Write out the naming lines from each of these records word for word, leaving out the pictures.

== GIVEN INFORMATION ==

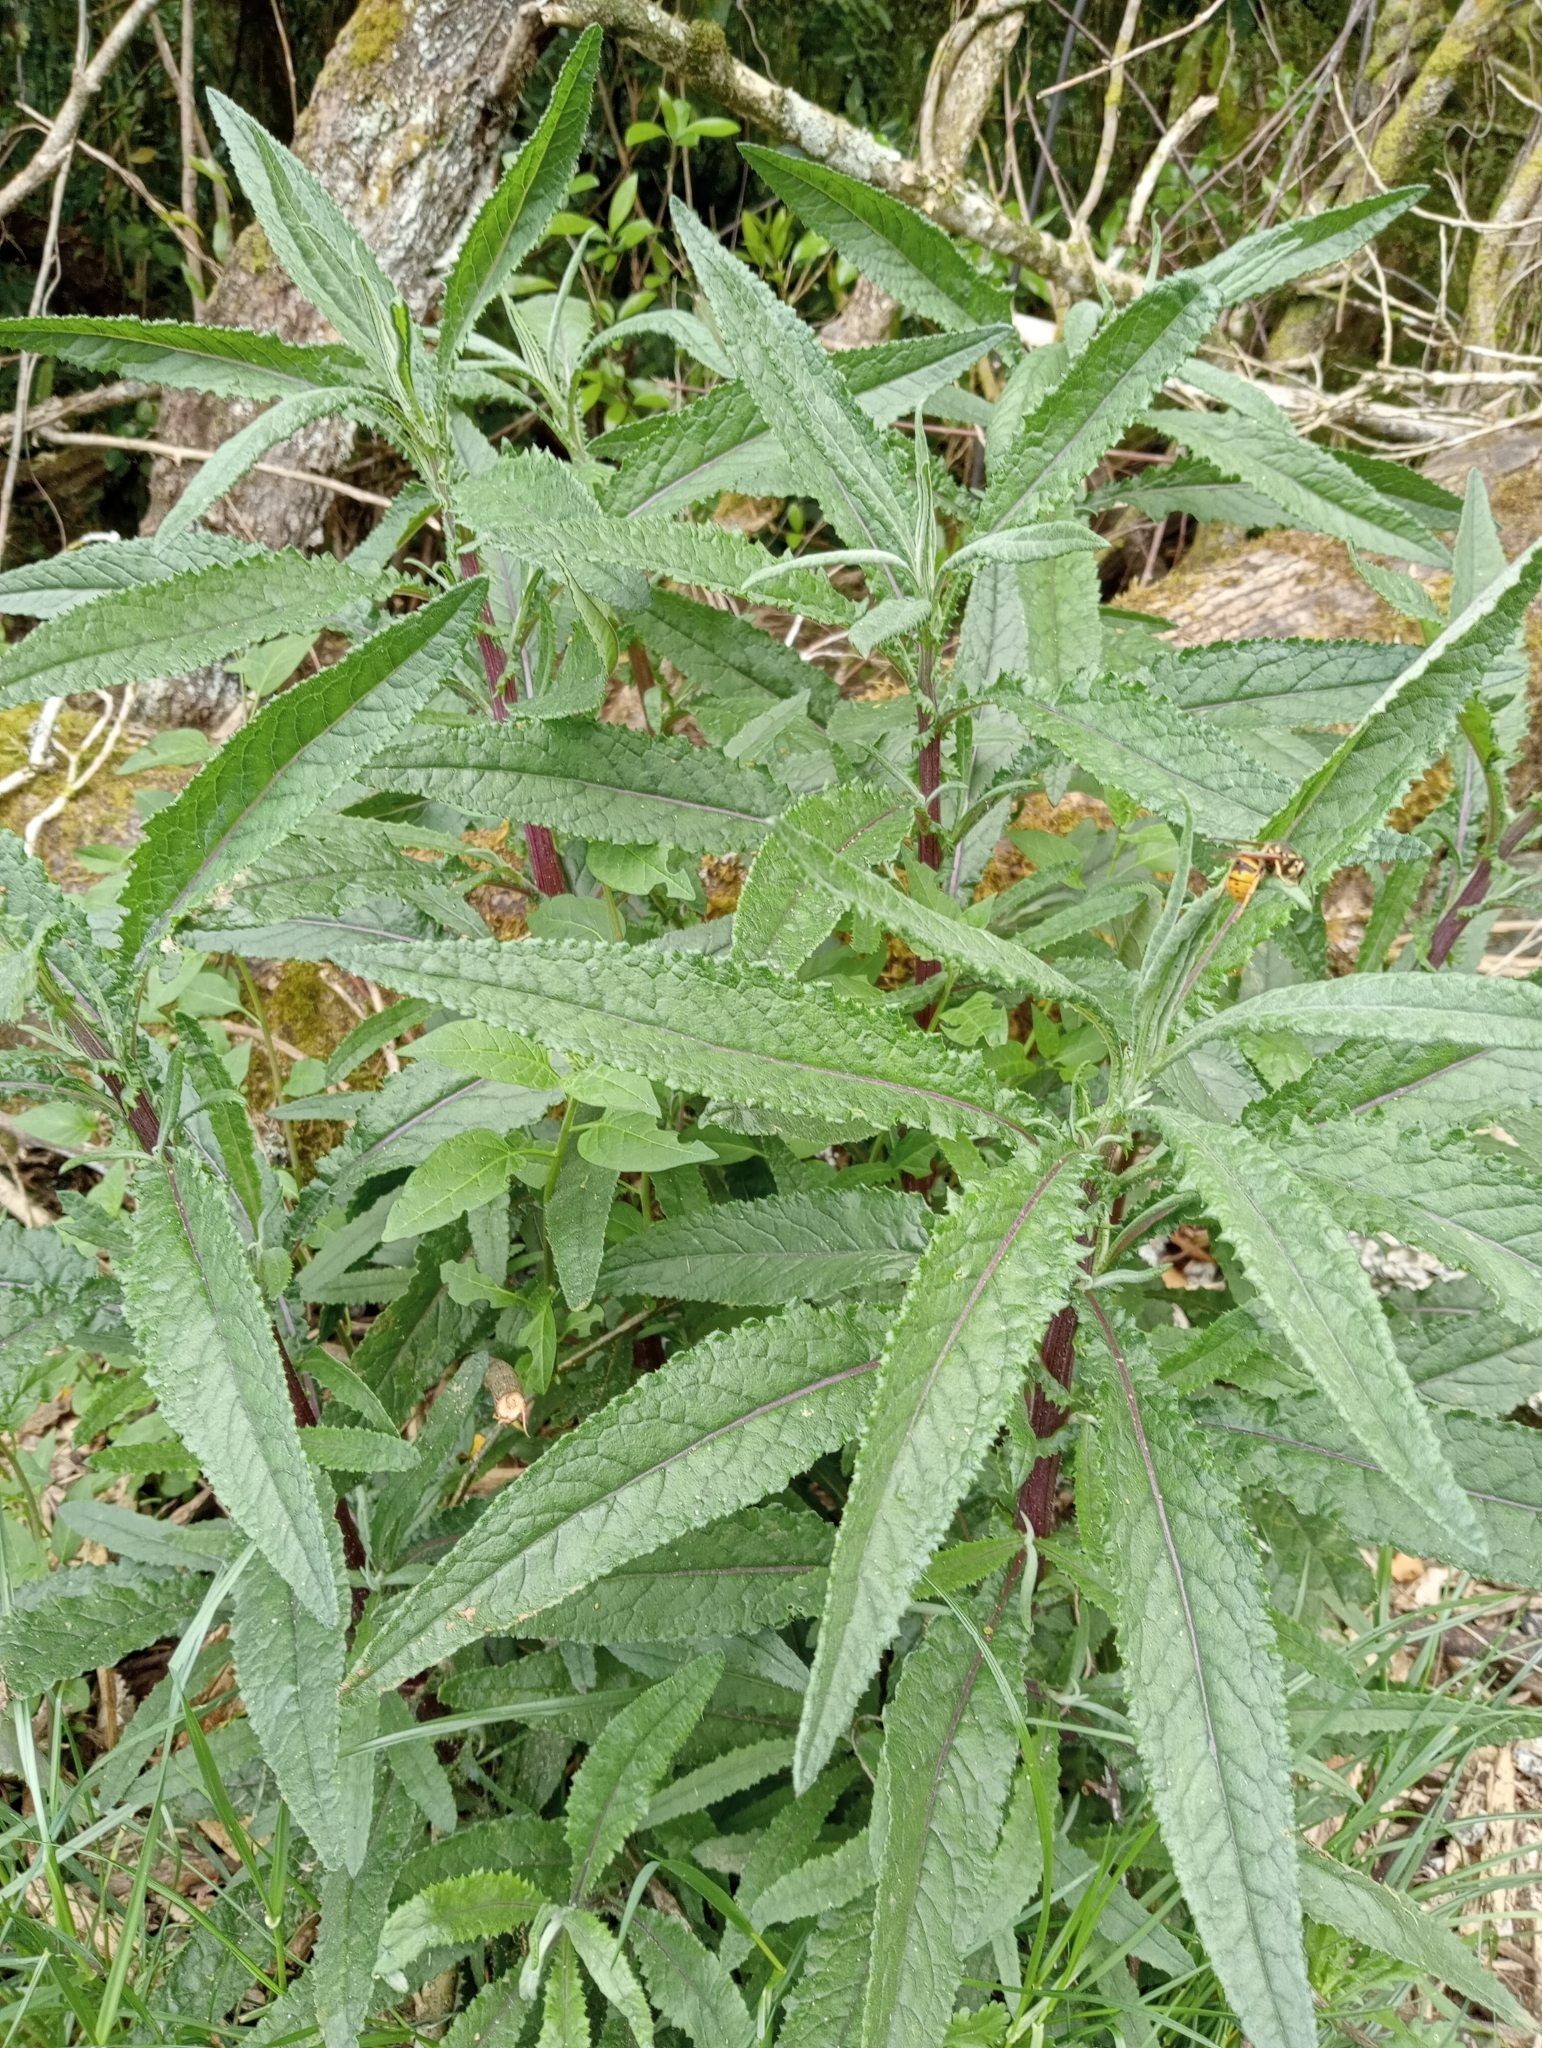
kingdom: Plantae
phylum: Tracheophyta
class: Magnoliopsida
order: Asterales
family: Asteraceae
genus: Senecio
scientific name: Senecio minimus
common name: Toothed fireweed
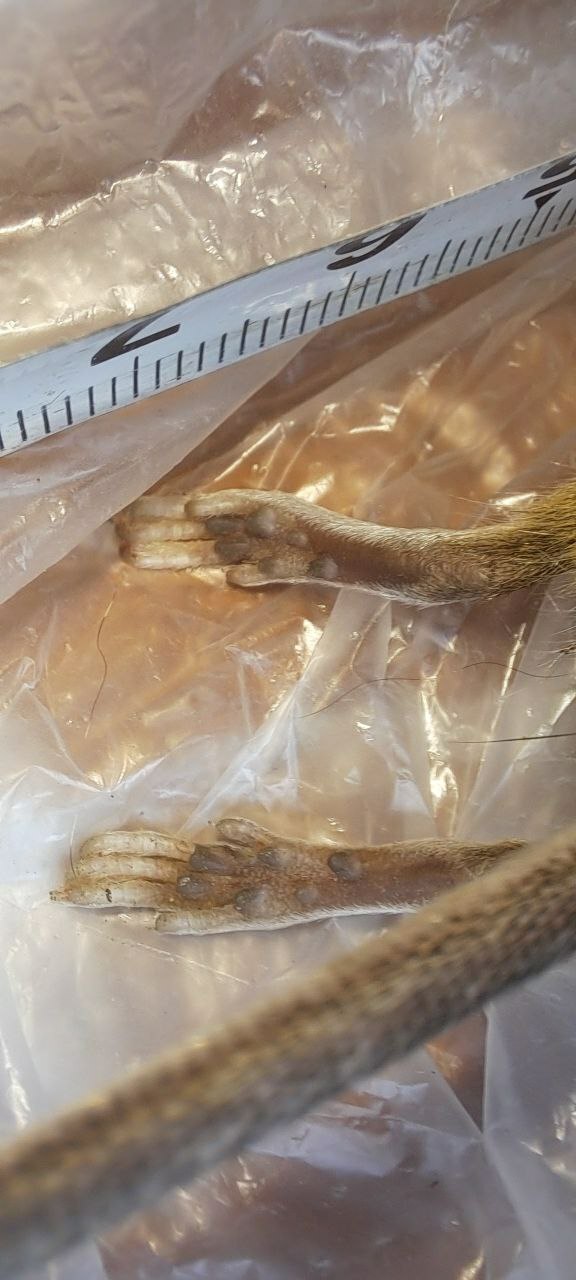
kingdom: Animalia
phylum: Chordata
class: Mammalia
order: Rodentia
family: Muridae
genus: Apodemus
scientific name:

===

CORRECT ANSWER:
kingdom: Plantae
phylum: Tracheophyta
class: Magnoliopsida
order: Asterales
family: Asteraceae
genus: Senecio
scientific name: Senecio minimus
common name: Toothed fireweed
kingdom: Animalia
phylum: Chordata
class: Mammalia
order: Rodentia
family: Muridae
genus: Apodemus
scientific name:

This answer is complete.